The promo for the 2014 season of local television show Shortland Street was partly filmed at Kingseat Hospital as was a music video for I Am Giant. Since 2013, the hospital and grounds have been also used for a paintball arena.

===Spookers===
In 2005, Spookers, a haunted theme park, opened in the area of the former nurses' home at the hospital. Many of the special effects at Spookers were created with assistance from Wētā Workshop.

In 2010, New Zealand filmmaker Dale Stewart shot his horror film Compound at the former hospital property after receiving permission from Spookers, the current owners. Spookers were finalists of the year's Tourism Industry Awards. Spookers also won the Contribution to the Community Award for its staff's contribution to raising money for Ronald McDonald House at the 2010 Westpac Manukau Business Excellence Awards. In late 2011, Spookers opened the Amazing Maze n' Maize.

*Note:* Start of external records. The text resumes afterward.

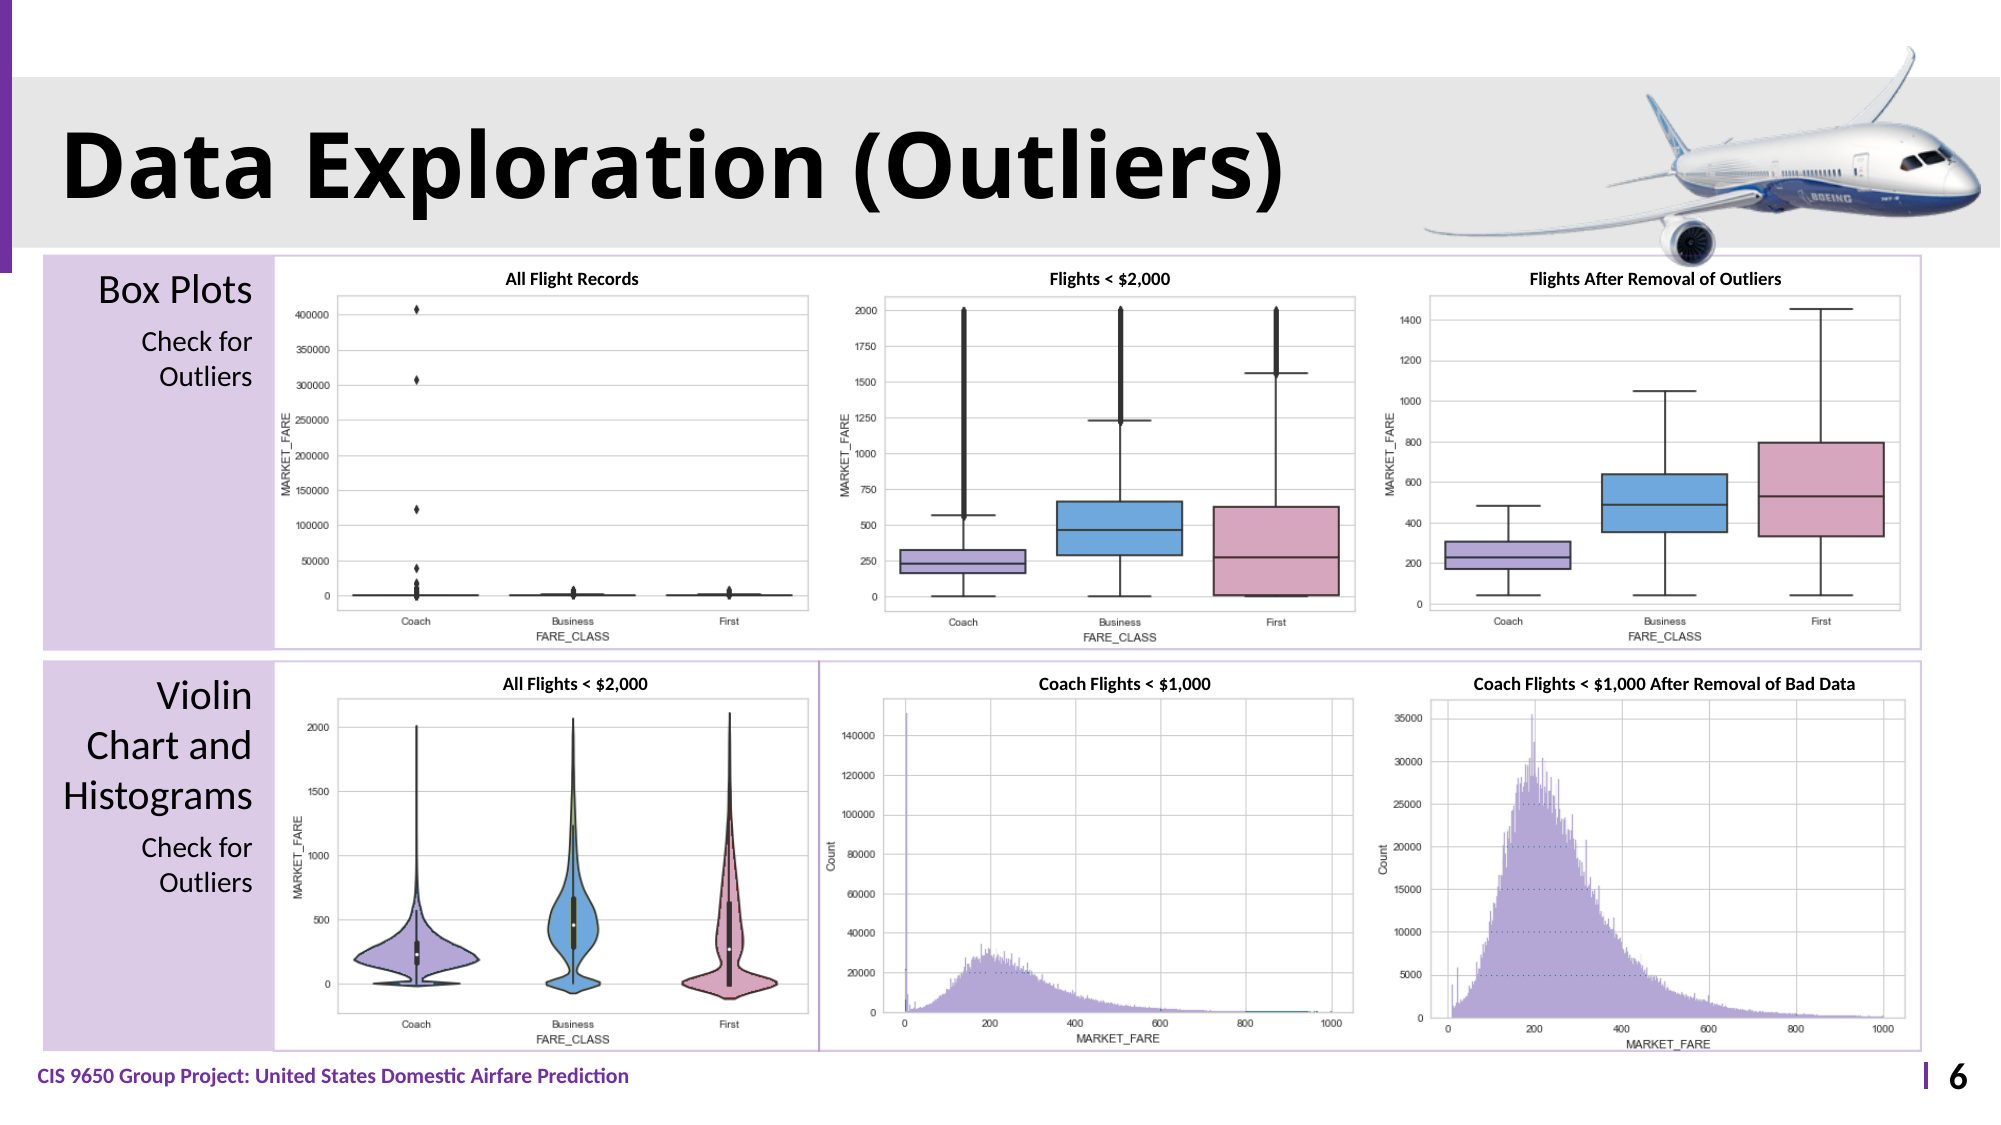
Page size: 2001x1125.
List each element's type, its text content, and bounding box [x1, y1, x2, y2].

picture [1371, 692, 1912, 1057]
picture [832, 289, 1362, 650]
picture [1376, 288, 1907, 649]
text_box Violin Chart and Histograms Check for Outliers [44, 660, 268, 906]
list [273, 288, 814, 649]
text_box [42, 659, 274, 1052]
text_box [820, 660, 1922, 1052]
text_box [273, 255, 1922, 650]
picture [819, 691, 1360, 1051]
picture [285, 691, 814, 1052]
title Data Exploration (Outliers) [44, 59, 1770, 278]
text_box [273, 660, 820, 1052]
picture [1423, 0, 1981, 436]
text_box Box Plots Check for Outliers [60, 254, 268, 400]
text_box [42, 254, 274, 652]
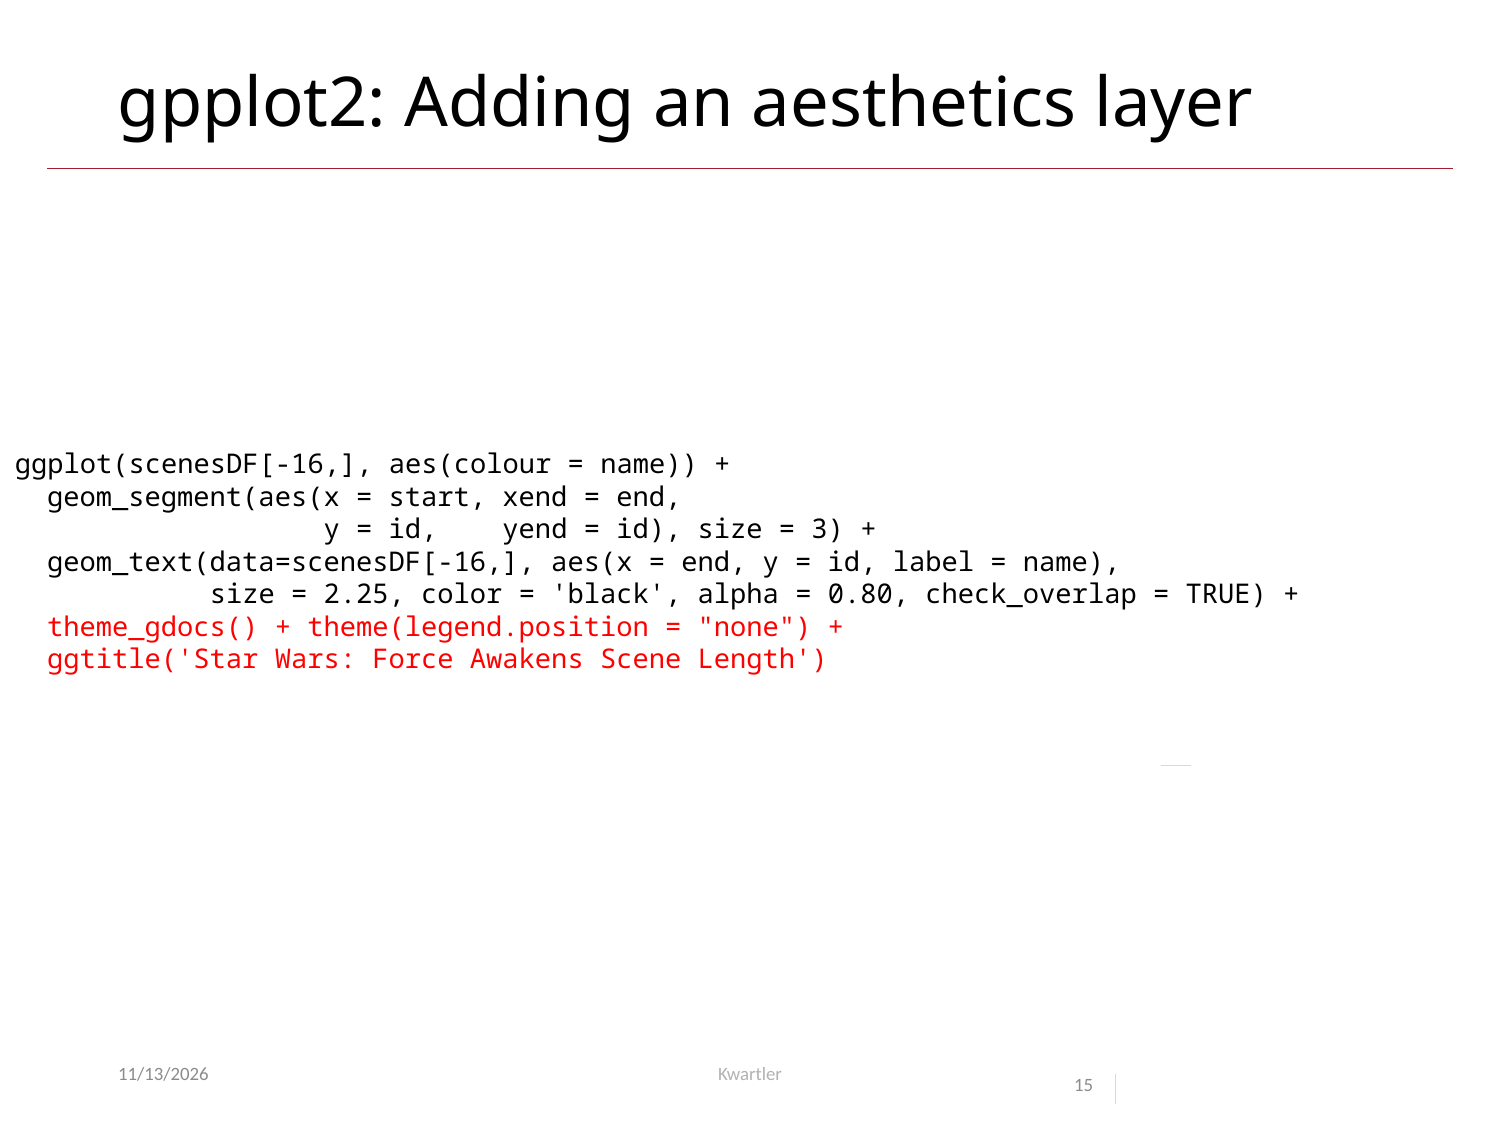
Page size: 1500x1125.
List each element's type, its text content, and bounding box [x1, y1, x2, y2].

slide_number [103, 1042, 441, 1103]
footer Kwartler [496, 1042, 1004, 1103]
slide_number 15 [1059, 1042, 1200, 1103]
title gpplot2: Adding an aesthetics layer [103, 59, 1397, 157]
text_box ggplot(scenesDF[-16,], aes(colour = name)) + geom_segment(aes(x = start, xend = end, y = id, yend = id), size = 3) + geom_text(data=scenesDF[-16,], aes(x = end, y = id, label = name), size = 2.25, color = 'black', alpha = 0.80, check_overlap = TRUE) + theme_gdocs() + theme(legend.position = "none") + ggtitle('Star Wars: Force Awakens Scene Length') [0, 439, 1500, 682]
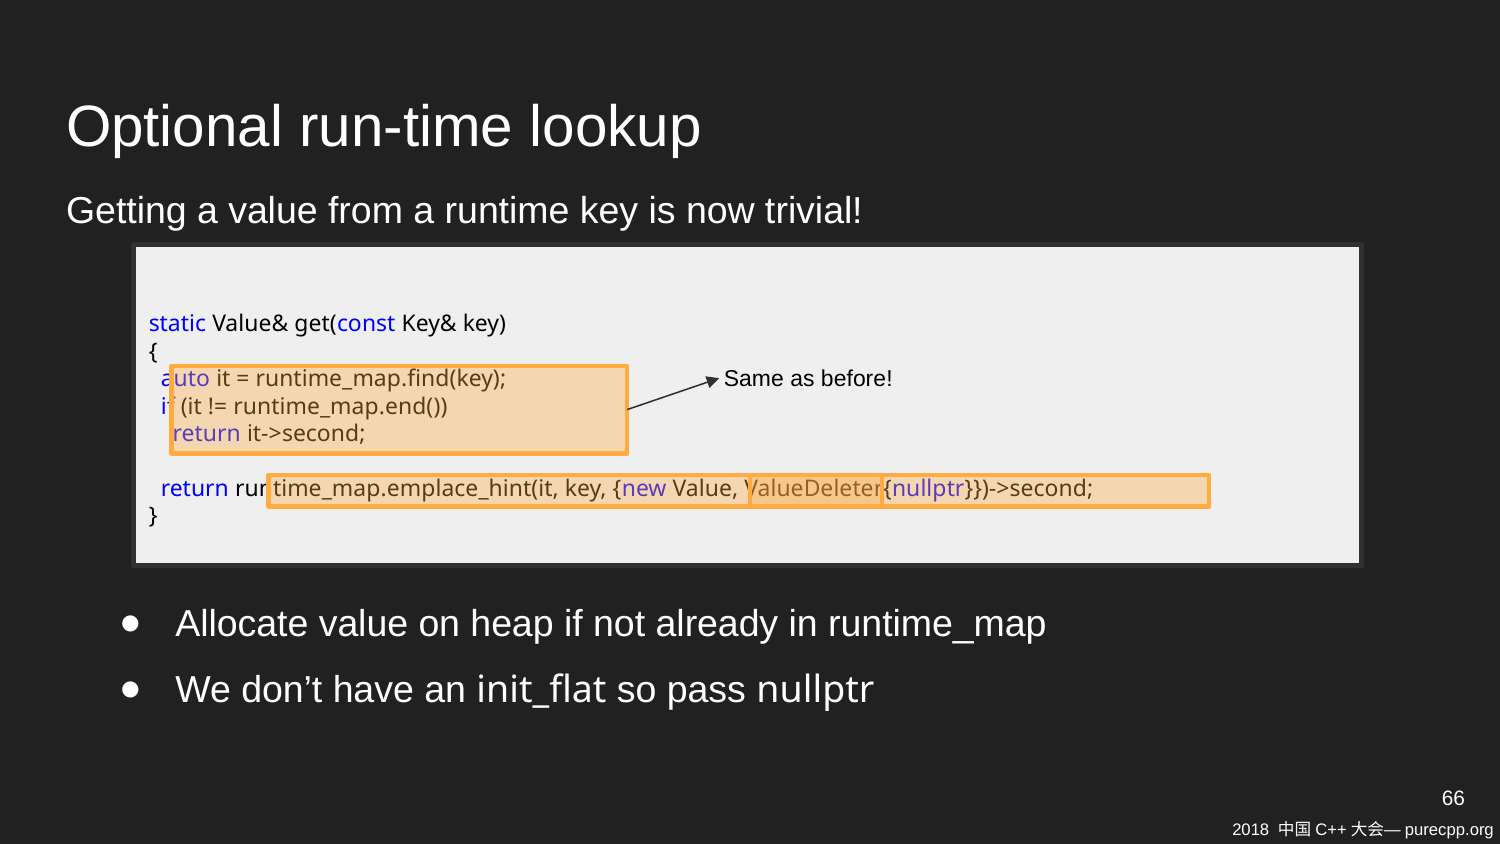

A 2017 a namesake documentary about the attraction was directed by Florian Habicht. In Australia, the documentary Spookers aired on SBS Viceland and SBS on Demand.

In 2018, Spookers was put up for sale.

Spookers was purchased by the New Zealand-based event management company Armageddon Expo in July 2022.

=== Dutch elm disease outbreak ===
In July 2013, there was a record outbreak of Dutch elm disease in two hundred trees at the site of the former hospital.